→ **Task to complete**:
Which lines should be repeated? Exactly the one containing "Tony Anderson, District 5" and every line after it through the end of the entries below.

[Opening Provided data section]

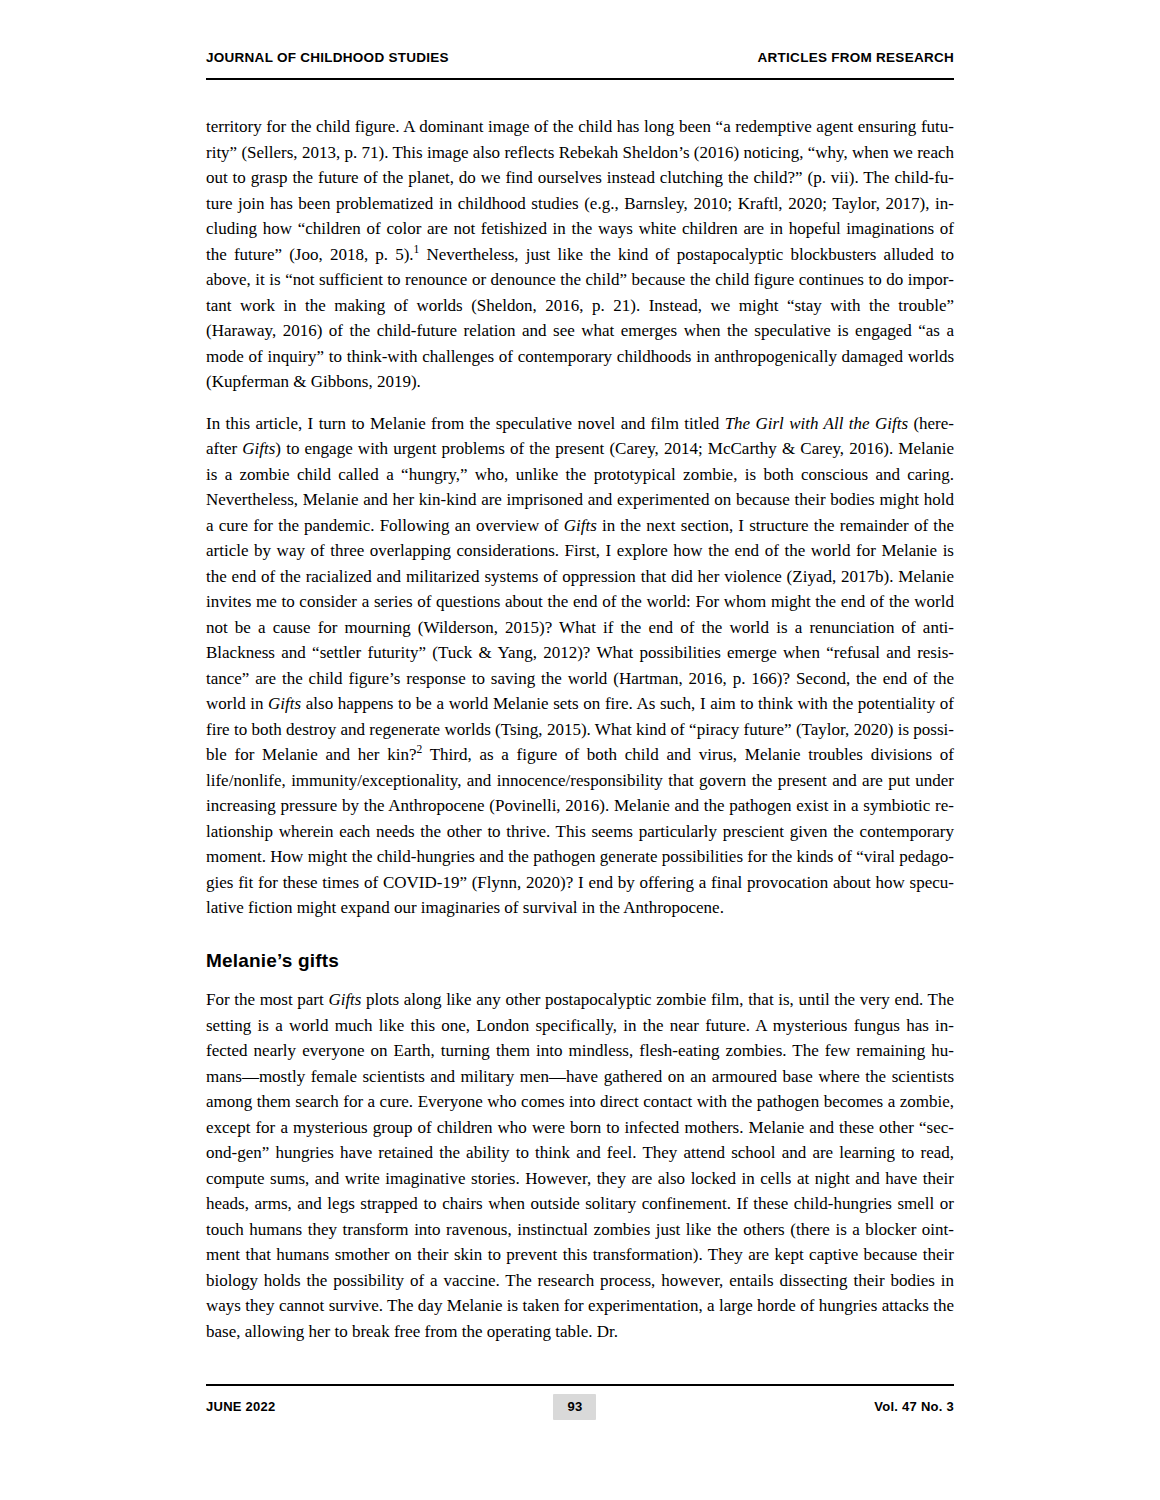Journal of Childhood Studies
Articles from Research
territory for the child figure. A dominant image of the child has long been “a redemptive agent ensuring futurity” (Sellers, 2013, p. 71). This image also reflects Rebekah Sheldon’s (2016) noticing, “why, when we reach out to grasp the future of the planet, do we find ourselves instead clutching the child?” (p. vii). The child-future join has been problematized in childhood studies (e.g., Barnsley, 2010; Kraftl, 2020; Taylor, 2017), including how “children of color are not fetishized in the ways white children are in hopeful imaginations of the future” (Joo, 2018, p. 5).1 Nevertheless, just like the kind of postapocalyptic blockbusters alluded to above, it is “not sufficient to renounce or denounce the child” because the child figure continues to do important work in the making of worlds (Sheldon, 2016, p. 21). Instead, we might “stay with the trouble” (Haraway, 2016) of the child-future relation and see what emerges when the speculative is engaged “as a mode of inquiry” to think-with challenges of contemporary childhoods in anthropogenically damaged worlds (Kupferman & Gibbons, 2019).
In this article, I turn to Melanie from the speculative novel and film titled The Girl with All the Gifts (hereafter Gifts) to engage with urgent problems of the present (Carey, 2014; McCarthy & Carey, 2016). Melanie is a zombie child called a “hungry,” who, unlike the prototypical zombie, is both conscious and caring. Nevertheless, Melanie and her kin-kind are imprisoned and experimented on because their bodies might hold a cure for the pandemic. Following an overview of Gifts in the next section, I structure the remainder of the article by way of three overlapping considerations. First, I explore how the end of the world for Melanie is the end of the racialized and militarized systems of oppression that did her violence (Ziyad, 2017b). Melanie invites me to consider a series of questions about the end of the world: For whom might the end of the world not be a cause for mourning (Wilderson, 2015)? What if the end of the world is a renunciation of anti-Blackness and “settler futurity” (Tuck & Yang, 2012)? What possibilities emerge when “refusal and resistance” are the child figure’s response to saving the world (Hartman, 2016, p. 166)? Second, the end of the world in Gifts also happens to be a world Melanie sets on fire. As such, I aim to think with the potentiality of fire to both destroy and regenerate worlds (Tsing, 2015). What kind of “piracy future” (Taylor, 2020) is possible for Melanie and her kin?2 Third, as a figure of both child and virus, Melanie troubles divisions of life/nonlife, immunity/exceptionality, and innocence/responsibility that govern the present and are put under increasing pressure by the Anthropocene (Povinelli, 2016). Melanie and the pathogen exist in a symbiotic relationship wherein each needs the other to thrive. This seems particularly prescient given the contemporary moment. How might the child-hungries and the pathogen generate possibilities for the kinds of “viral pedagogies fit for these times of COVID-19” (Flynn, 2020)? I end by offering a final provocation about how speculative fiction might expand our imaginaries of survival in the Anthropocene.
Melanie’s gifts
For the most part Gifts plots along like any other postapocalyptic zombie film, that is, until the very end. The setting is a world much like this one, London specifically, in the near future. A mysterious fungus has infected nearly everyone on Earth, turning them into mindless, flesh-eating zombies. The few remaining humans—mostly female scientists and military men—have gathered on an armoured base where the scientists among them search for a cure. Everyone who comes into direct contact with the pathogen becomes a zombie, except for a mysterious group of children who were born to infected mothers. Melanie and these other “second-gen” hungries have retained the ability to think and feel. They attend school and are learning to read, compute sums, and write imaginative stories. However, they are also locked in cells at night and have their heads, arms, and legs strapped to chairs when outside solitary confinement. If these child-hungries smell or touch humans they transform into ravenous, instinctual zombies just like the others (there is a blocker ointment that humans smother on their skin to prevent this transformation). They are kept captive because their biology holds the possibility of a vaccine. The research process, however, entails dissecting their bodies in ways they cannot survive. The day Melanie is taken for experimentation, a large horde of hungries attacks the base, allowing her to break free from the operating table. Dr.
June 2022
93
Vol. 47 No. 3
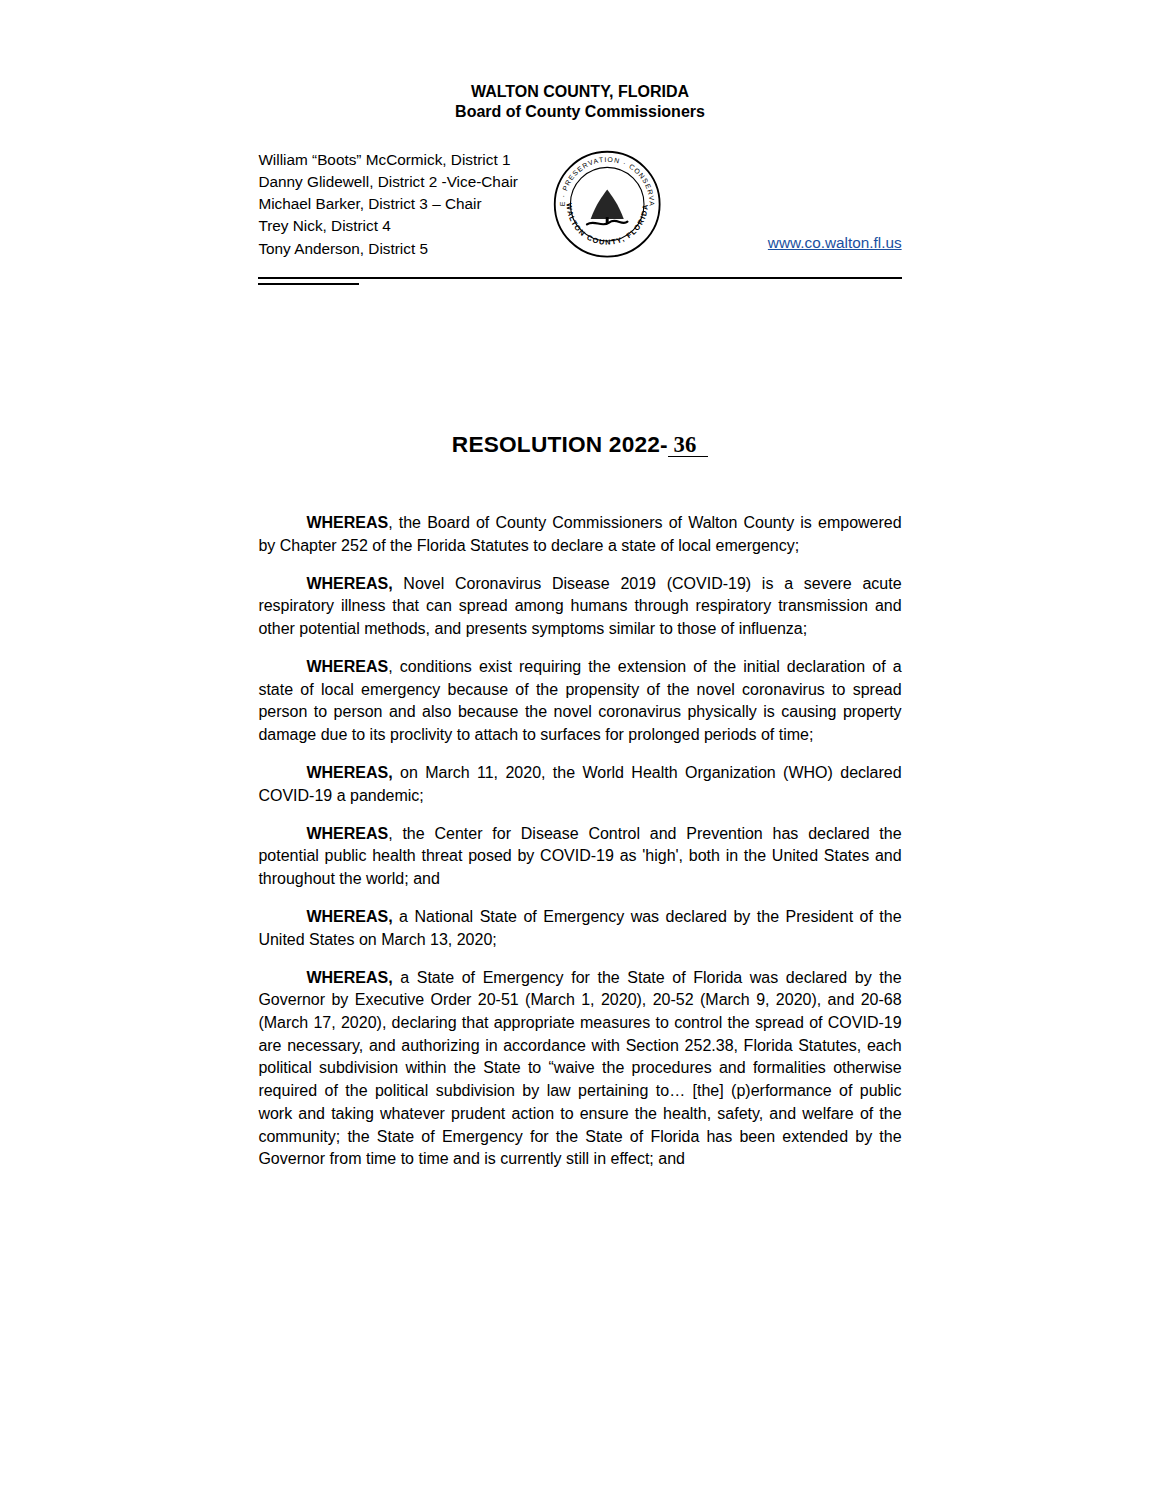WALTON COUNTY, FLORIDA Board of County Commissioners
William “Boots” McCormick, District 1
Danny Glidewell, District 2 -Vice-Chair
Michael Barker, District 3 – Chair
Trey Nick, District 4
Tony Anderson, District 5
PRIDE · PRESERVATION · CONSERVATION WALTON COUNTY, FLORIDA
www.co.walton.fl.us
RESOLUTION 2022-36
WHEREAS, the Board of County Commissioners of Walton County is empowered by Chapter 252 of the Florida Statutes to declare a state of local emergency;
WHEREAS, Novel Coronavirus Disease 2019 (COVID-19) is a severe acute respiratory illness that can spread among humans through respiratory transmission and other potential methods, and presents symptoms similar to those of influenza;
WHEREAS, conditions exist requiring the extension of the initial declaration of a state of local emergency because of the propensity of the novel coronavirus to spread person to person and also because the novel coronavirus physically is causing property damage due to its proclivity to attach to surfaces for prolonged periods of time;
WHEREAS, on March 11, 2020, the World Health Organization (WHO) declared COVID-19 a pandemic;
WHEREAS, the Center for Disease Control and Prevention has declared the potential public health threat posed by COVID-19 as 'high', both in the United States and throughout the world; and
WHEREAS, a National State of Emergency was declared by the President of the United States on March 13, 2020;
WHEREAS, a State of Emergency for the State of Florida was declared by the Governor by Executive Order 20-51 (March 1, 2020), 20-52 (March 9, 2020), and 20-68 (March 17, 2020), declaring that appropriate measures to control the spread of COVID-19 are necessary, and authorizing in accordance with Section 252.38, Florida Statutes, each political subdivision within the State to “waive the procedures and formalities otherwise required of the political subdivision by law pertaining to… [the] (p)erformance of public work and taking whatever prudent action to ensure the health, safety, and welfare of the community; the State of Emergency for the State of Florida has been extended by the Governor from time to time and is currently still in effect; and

[Closing Provided data section]

→ **Exercise solution**:
Tony Anderson, District 5
PRIDE · PRESERVATION · CONSERVATION WALTON COUNTY, FLORIDA
www.co.walton.fl.us
RESOLUTION 2022-36
WHEREAS, the Board of County Commissioners of Walton County is empowered by Chapter 252 of the Florida Statutes to declare a state of local emergency;
WHEREAS, Novel Coronavirus Disease 2019 (COVID-19) is a severe acute respiratory illness that can spread among humans through respiratory transmission and other potential methods, and presents symptoms similar to those of influenza;
WHEREAS, conditions exist requiring the extension of the initial declaration of a state of local emergency because of the propensity of the novel coronavirus to spread person to person and also because the novel coronavirus physically is causing property damage due to its proclivity to attach to surfaces for prolonged periods of time;
WHEREAS, on March 11, 2020, the World Health Organization (WHO) declared COVID-19 a pandemic;
WHEREAS, the Center for Disease Control and Prevention has declared the potential public health threat posed by COVID-19 as 'high', both in the United States and throughout the world; and
WHEREAS, a National State of Emergency was declared by the President of the United States on March 13, 2020;
WHEREAS, a State of Emergency for the State of Florida was declared by the Governor by Executive Order 20-51 (March 1, 2020), 20-52 (March 9, 2020), and 20-68 (March 17, 2020), declaring that appropriate measures to control the spread of COVID-19 are necessary, and authorizing in accordance with Section 252.38, Florida Statutes, each political subdivision within the State to “waive the procedures and formalities otherwise required of the political subdivision by law pertaining to… [the] (p)erformance of public work and taking whatever prudent action to ensure the health, safety, and welfare of the community; the State of Emergency for the State of Florida has been extended by the Governor from time to time and is currently still in effect; and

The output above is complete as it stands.